Although Randy Hillier, first president of the Association, lost soundly to Hudak in the Party’s leadership bid, its strong anti-Liberal message of rural land rights and ability to bus people to meetings may give Hudak the desire to lean on it in the next election. Having been in a room of rural Ontarians during a presentation by climate change skeptic Patrick Moore, I know that there is a widespread desire to hear and believe in the other side.

Drilling down one more level to municipal politics, Rocco Rossi, former National Director of the Liberal Party of Canada and inner-circle advisor to Michael Ignattieff has thrown his hat in the ring for Toronto Mayor, promising to ditch bike lanes and pause the city’s ambitious transit plan. After having taken Al Gore’s climate presentation training, this so-called “liberal” is looking to plan a city without the critical infrastructure necessary to support a safer method of travel for both cyclists and drivers, ditching a key urban carbon reduction measure.

But could it work for him? With commuting cyclists currently making up a very small proportion of residents, a move to make driving even appear more convenient, in a time when traffic jams clog Toronto morning streets, might be politically expedient in many Toronto neighbourhoods.

The United States is undergoing a strong movement of its far-right known as the Tea Party, described in a weekend article by Frank Rich. Rich warns to take the group seriously. The Tea Party has got people in the U.S. talking, and its mainstream conservative party getting nervous.

American writer Chris Hedges gives his answer to the movement and the weakness of Barack Obama (at Copenhagen and beyond), in a piece yesterday stating that the progressive left and the Democrats have succumbed to cowardice and have lost their energy. He urges a move back to third parties on the left, suggesting that a credible alternative to the state of the economy and society is what is most needed to bring the public onside, not liberals talking about policy all the time.

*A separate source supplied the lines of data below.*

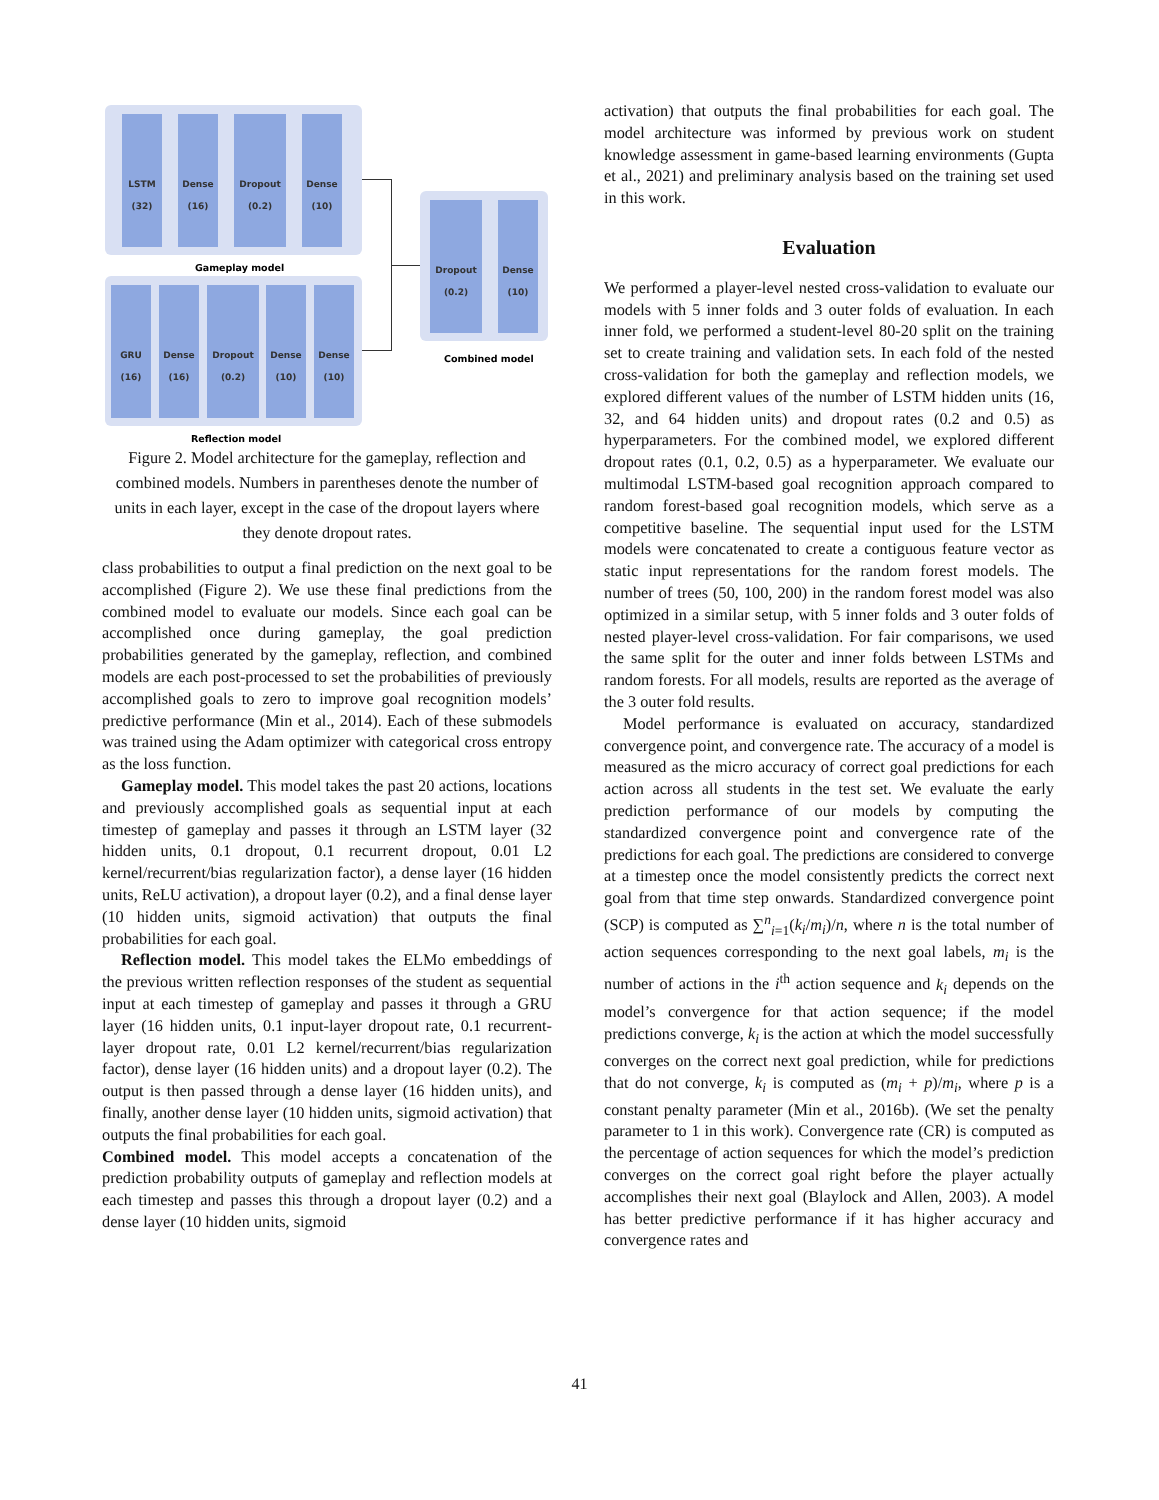LSTM
(32)
Dense
(16)
Dropout
(0.2)
Dense
(10)
Gameplay model
GRU
(16)
Dense
(16)
Dropout
(0.2)
Dense
(10)
Dense
(10)
Reflection model
Dropout
(0.2)
Dense
(10)
Combined model
Figure 2. Model architecture for the gameplay, reflection and combined models. Numbers in parentheses denote the number of units in each layer, except in the case of the dropout layers where they denote dropout rates.
class probabilities to output a final prediction on the next goal to be accomplished (Figure 2). We use these final predictions from the combined model to evaluate our models. Since each goal can be accomplished once during gameplay, the goal prediction probabilities generated by the gameplay, reflection, and combined models are each post-processed to set the probabilities of previously accomplished goals to zero to improve goal recognition models’ predictive performance (Min et al., 2014). Each of these submodels was trained using the Adam optimizer with categorical cross entropy as the loss function.
Gameplay model. This model takes the past 20 actions, locations and previously accomplished goals as sequential input at each timestep of gameplay and passes it through an LSTM layer (32 hidden units, 0.1 dropout, 0.1 recurrent dropout, 0.01 L2 kernel/recurrent/bias regularization factor), a dense layer (16 hidden units, ReLU activation), a dropout layer (0.2), and a final dense layer (10 hidden units, sigmoid activation) that outputs the final probabilities for each goal.
Reflection model. This model takes the ELMo embeddings of the previous written reflection responses of the student as sequential input at each timestep of gameplay and passes it through a GRU layer (16 hidden units, 0.1 input-layer dropout rate, 0.1 recurrent-layer dropout rate, 0.01 L2 kernel/recurrent/bias regularization factor), dense layer (16 hidden units) and a dropout layer (0.2). The output is then passed through a dense layer (16 hidden units), and finally, another dense layer (10 hidden units, sigmoid activation) that outputs the final probabilities for each goal.
Combined model. This model accepts a concatenation of the prediction probability outputs of gameplay and reflection models at each timestep and passes this through a dropout layer (0.2) and a dense layer (10 hidden units, sigmoid
activation) that outputs the final probabilities for each goal. The model architecture was informed by previous work on student knowledge assessment in game-based learning environments (Gupta et al., 2021) and preliminary analysis based on the training set used in this work.
Evaluation
We performed a player-level nested cross-validation to evaluate our models with 5 inner folds and 3 outer folds of evaluation. In each inner fold, we performed a student-level 80-20 split on the training set to create training and validation sets. In each fold of the nested cross-validation for both the gameplay and reflection models, we explored different values of the number of LSTM hidden units (16, 32, and 64 hidden units) and dropout rates (0.2 and 0.5) as hyperparameters. For the combined model, we explored different dropout rates (0.1, 0.2, 0.5) as a hyperparameter. We evaluate our multimodal LSTM-based goal recognition approach compared to random forest-based goal recognition models, which serve as a competitive baseline. The sequential input used for the LSTM models were concatenated to create a contiguous feature vector as static input representations for the random forest models. The number of trees (50, 100, 200) in the random forest model was also optimized in a similar setup, with 5 inner folds and 3 outer folds of nested player-level cross-validation. For fair comparisons, we used the same split for the outer and inner folds between LSTMs and random forests. For all models, results are reported as the average of the 3 outer fold results.
Model performance is evaluated on accuracy, standardized convergence point, and convergence rate. The accuracy of a model is measured as the micro accuracy of correct goal predictions for each action across all students in the test set. We evaluate the early prediction performance of our models by computing the standardized convergence point and convergence rate of the predictions for each goal. The predictions are considered to converge at a timestep once the model consistently predicts the correct next goal from that time step onwards. Standardized convergence point (SCP) is computed as ∑<sup>n</sup><sub>i=1</sub>(k<sub>i</sub>/m<sub>i</sub>)/n, where n is the total number of action sequences corresponding to the next goal labels, m<sub>i</sub> is the number of actions in the i<sup>th</sup> action sequence and k<sub>i</sub> depends on the model’s convergence for that action sequence; if the model predictions converge, k<sub>i</sub> is the action at which the model successfully converges on the correct next goal prediction, while for predictions that do not converge, k<sub>i</sub> is computed as (m<sub>i</sub> + p)/m<sub>i</sub>, where p is a constant penalty parameter (Min et al., 2016b). (We set the penalty parameter to 1 in this work). Convergence rate (CR) is computed as the percentage of action sequences for which the model’s prediction converges on the correct goal right before the player actually accomplishes their next goal (Blaylock and Allen, 2003). A model has better predictive performance if it has higher accuracy and convergence rates and
41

And so in the rural revolution and climate change deniers and their supportive media and blogs, Canadians may have our version of the Tea Party. While Americans, politics may be their hockey at the moment, we too may soon have an excited right which could pit itself against climate progress at a level that even Stephen Harper won’t touch. And whether that means bringing rural landowners in for climate consultation or starting a socialist revolution, it sounds like something worth planning for.